Open a terminal and run:
venv jupyter lab --generate-config
A new file will appear on your computer:
C:\Users\<your username>\.jupyter\jupyter_lab_config.py. Edit this file and add the following line anywhere belowc = get_config():c.LabApp.browser = '"C:\Program Files\Google\Chrome\Application\chrome.exe" --app=%s'
When you launch Jupyter Lab it should now open as a separate window!
Saving Jupyter Notebooks as Python files
With the jupytext package installed, you can open and edit Python files as if they were Jupyter
Notebooks. I find this quite nice for version control, easy searching and browsing the Notebooks in
any text editor, but note that this doesn’t save cell output, only the code and Markdown notes.
You can right-click on .py files in Jupyter Lab to open them as Notebooks.
You can create new Python file “Notebooks” from the “Jupytext” section in the Jupyter Lab launcher.
Adding multiple virtual environments to Jupyter as kernels
You only need to do this if you have multiple different virtual environments that you’d like to use from the same Jupyter Lab installation. Follow this tutorial: https://janakiev.com/blog/jupyter-virtual-envs/, but in short, with your environment activated:
python -m ipykernel install --user --name=name_for_the_kernel
Tips and tricks
VS Code’s git integration is pretty good already, but I recommend installing the “Git Graph” extension for a clearer overview of a repository’s history and some additional actions.
If you are using a private GitHub repository and want to have access to it on the lab computer, you should use access tokens rather than log into your personal account.
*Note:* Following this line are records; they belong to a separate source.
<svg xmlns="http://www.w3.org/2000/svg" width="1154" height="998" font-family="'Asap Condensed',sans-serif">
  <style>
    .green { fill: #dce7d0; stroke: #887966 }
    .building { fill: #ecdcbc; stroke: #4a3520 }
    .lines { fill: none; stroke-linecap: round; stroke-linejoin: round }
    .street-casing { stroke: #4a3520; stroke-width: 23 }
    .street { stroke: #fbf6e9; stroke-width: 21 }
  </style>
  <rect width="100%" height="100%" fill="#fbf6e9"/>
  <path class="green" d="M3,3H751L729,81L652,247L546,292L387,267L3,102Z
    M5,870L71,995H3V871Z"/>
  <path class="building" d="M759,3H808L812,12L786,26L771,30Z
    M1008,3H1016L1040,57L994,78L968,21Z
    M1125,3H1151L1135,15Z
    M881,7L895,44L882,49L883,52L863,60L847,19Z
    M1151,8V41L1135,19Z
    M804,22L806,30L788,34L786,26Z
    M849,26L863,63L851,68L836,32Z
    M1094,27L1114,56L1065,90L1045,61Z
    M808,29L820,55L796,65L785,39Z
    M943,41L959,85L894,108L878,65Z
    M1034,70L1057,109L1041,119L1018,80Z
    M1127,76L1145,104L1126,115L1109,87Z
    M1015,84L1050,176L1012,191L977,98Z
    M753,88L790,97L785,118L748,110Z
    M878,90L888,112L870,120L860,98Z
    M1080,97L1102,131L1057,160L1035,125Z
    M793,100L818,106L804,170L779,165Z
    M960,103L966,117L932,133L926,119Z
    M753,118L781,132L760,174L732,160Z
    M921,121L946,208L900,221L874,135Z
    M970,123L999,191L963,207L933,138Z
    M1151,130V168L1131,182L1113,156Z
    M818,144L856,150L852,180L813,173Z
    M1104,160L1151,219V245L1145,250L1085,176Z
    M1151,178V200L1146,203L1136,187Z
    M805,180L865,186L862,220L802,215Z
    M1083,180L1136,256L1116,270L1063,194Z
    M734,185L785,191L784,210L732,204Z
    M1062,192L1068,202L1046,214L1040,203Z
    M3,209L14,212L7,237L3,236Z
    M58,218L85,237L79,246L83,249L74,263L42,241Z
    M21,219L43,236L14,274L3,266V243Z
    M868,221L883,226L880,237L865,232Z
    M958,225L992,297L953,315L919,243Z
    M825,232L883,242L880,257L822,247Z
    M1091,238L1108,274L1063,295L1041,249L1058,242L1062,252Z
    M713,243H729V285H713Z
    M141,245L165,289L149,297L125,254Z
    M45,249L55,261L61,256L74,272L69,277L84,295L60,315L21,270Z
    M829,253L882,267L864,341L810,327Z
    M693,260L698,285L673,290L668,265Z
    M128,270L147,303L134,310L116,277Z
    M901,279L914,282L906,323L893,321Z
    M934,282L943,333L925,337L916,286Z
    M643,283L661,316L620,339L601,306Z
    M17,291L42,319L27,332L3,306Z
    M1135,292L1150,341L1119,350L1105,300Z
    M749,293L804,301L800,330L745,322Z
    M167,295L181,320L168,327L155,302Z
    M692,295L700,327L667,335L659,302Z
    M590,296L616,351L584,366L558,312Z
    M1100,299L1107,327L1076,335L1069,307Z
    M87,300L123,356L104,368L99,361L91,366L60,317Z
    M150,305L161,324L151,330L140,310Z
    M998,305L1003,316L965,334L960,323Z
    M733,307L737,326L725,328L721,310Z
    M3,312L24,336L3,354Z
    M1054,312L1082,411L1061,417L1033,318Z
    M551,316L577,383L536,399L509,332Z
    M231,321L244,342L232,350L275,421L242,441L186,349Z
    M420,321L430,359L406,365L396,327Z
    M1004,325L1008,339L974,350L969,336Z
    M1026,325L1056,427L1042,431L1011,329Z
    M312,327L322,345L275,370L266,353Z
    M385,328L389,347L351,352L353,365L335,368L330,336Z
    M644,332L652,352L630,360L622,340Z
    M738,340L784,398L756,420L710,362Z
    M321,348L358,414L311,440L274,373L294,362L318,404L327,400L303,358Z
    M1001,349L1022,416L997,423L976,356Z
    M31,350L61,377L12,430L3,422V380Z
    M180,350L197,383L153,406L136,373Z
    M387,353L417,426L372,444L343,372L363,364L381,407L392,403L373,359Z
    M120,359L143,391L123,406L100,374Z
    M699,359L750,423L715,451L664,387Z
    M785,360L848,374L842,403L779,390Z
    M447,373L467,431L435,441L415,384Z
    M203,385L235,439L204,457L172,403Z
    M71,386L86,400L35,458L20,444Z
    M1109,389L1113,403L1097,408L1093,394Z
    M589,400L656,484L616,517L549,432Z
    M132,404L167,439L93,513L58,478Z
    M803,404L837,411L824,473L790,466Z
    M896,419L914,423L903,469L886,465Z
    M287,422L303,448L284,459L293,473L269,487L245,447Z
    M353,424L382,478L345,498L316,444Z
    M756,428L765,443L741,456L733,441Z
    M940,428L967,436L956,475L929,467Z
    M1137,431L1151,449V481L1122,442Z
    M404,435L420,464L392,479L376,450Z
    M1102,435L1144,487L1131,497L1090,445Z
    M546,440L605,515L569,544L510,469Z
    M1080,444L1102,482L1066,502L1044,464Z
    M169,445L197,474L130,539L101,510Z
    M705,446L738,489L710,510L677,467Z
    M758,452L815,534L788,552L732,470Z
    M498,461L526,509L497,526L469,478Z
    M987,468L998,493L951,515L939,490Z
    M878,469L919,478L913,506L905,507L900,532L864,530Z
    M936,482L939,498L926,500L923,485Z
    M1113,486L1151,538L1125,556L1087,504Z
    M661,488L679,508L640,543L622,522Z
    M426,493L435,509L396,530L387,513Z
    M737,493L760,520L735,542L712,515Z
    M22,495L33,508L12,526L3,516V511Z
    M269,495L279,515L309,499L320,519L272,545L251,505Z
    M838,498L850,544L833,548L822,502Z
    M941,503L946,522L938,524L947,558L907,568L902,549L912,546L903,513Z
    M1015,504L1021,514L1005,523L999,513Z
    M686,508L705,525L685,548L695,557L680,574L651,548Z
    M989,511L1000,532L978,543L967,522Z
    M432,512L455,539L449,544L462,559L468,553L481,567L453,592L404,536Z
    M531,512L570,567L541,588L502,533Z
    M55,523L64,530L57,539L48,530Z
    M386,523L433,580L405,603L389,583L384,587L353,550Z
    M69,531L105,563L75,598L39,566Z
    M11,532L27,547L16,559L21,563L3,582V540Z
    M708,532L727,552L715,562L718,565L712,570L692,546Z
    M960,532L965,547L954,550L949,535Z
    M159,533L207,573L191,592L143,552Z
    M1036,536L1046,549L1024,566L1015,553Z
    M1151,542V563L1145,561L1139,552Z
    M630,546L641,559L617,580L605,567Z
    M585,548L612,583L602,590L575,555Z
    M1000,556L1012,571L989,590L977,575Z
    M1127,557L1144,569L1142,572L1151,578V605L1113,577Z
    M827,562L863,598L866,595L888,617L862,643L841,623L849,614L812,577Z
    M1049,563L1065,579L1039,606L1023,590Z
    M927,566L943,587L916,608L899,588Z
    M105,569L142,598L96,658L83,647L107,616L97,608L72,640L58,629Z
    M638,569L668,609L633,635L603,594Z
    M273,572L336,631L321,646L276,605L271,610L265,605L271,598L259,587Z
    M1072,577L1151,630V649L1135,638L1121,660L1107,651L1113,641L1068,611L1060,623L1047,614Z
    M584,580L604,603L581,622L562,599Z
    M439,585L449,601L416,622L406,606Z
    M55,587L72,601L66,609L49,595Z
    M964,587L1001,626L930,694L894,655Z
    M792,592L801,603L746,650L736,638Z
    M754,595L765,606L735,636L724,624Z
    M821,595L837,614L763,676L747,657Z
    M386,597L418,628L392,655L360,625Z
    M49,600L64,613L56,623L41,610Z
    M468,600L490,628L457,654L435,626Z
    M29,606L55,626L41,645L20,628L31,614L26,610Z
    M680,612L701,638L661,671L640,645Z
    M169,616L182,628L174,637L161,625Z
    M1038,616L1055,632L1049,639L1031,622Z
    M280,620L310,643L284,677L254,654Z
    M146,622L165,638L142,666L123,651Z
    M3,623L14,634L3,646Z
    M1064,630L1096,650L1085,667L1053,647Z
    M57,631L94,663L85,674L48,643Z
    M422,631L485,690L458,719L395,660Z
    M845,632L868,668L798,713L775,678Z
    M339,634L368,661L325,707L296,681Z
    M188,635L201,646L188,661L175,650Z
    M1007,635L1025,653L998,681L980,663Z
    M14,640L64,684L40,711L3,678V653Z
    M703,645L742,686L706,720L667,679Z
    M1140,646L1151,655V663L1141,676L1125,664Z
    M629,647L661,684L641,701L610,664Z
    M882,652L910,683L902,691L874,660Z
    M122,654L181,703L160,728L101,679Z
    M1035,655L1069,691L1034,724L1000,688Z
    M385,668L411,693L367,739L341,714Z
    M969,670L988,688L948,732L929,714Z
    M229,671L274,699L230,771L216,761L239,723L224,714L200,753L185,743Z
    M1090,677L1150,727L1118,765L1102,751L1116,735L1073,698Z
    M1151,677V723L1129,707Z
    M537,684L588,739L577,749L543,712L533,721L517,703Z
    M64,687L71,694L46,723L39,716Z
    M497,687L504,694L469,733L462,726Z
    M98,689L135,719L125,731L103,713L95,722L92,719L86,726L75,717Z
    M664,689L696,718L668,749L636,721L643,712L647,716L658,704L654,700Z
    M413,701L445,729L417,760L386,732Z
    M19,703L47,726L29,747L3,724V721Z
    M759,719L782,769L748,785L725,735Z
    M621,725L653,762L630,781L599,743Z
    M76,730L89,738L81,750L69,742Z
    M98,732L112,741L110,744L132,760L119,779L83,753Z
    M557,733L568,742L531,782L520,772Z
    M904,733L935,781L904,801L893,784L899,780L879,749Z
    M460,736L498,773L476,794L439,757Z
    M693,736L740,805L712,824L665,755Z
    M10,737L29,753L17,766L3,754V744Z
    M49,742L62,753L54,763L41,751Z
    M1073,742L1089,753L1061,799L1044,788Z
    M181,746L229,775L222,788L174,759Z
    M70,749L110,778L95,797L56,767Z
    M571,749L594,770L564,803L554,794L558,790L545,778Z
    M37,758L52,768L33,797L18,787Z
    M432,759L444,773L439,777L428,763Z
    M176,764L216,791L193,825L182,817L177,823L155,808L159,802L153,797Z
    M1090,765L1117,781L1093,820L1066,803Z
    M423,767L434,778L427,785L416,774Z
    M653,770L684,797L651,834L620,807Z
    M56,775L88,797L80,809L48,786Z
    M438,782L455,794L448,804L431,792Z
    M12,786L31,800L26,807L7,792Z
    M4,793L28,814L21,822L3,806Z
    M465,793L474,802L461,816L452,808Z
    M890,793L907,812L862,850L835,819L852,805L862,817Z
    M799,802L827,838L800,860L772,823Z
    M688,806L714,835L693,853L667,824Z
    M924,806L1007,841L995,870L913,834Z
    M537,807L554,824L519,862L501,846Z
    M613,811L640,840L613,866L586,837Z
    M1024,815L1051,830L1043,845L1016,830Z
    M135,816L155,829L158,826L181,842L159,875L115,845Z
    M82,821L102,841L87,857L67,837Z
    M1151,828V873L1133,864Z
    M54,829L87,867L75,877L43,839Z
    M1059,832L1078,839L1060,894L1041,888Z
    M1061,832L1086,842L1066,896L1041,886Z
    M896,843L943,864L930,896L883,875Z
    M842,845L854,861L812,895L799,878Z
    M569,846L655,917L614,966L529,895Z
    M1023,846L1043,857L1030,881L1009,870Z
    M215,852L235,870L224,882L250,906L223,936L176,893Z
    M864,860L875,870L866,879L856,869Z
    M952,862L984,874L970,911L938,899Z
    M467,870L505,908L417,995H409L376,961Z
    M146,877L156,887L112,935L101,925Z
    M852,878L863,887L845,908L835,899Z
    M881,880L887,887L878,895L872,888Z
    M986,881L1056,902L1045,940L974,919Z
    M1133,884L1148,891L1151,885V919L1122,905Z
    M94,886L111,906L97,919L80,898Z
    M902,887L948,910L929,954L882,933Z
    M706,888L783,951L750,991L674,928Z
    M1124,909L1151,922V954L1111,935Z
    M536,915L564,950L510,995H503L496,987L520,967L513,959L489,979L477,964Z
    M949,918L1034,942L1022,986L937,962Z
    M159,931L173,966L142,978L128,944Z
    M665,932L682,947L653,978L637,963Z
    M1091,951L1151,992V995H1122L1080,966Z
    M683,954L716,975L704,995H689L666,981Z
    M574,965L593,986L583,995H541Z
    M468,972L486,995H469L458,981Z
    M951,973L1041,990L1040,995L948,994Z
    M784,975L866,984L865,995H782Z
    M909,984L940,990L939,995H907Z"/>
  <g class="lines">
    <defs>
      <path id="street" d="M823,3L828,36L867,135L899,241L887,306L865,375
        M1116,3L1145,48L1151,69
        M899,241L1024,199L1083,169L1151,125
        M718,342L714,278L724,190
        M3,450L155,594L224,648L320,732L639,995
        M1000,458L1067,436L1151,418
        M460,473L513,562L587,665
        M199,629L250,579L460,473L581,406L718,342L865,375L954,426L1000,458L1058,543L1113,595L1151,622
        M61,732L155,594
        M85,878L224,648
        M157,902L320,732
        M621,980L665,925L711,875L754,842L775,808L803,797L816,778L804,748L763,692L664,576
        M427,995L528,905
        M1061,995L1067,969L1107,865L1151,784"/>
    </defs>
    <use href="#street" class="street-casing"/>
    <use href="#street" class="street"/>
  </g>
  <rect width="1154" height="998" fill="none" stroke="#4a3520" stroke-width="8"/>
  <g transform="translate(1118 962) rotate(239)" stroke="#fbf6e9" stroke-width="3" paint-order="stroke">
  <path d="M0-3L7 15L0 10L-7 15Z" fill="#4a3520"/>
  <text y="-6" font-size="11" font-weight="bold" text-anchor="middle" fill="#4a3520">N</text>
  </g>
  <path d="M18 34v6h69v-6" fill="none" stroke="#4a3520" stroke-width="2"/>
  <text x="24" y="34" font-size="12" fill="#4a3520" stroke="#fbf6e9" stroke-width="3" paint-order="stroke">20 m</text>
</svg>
To create a token go to “Settings -> Developer Settings -> Personal Access Tokens -> Fine-grained tokens” on GitHub (https://github.com/settings/personal-access-tokens). Under “Repository access” select the repositories you would like the computer to access. Under “Repository permissions” give read and write access to Contents.
Configure git on the computer to sign the commits with a name unique to it, so you can trace where the commits come from:
git config --global user.name "Lab PC" git config --global user.email "lab_pc@example.com"
You can now push and pull to the private repositories specified.
You can open Jupyter Notebooks in VS Code using the Jupyter extension, and there are also some extensions that implement
jupytextfor using.pyfiles as Notebooks. You can combine this with.code-workspacefiles to create an easy-to-launch lab environment with the right Python environment already selected.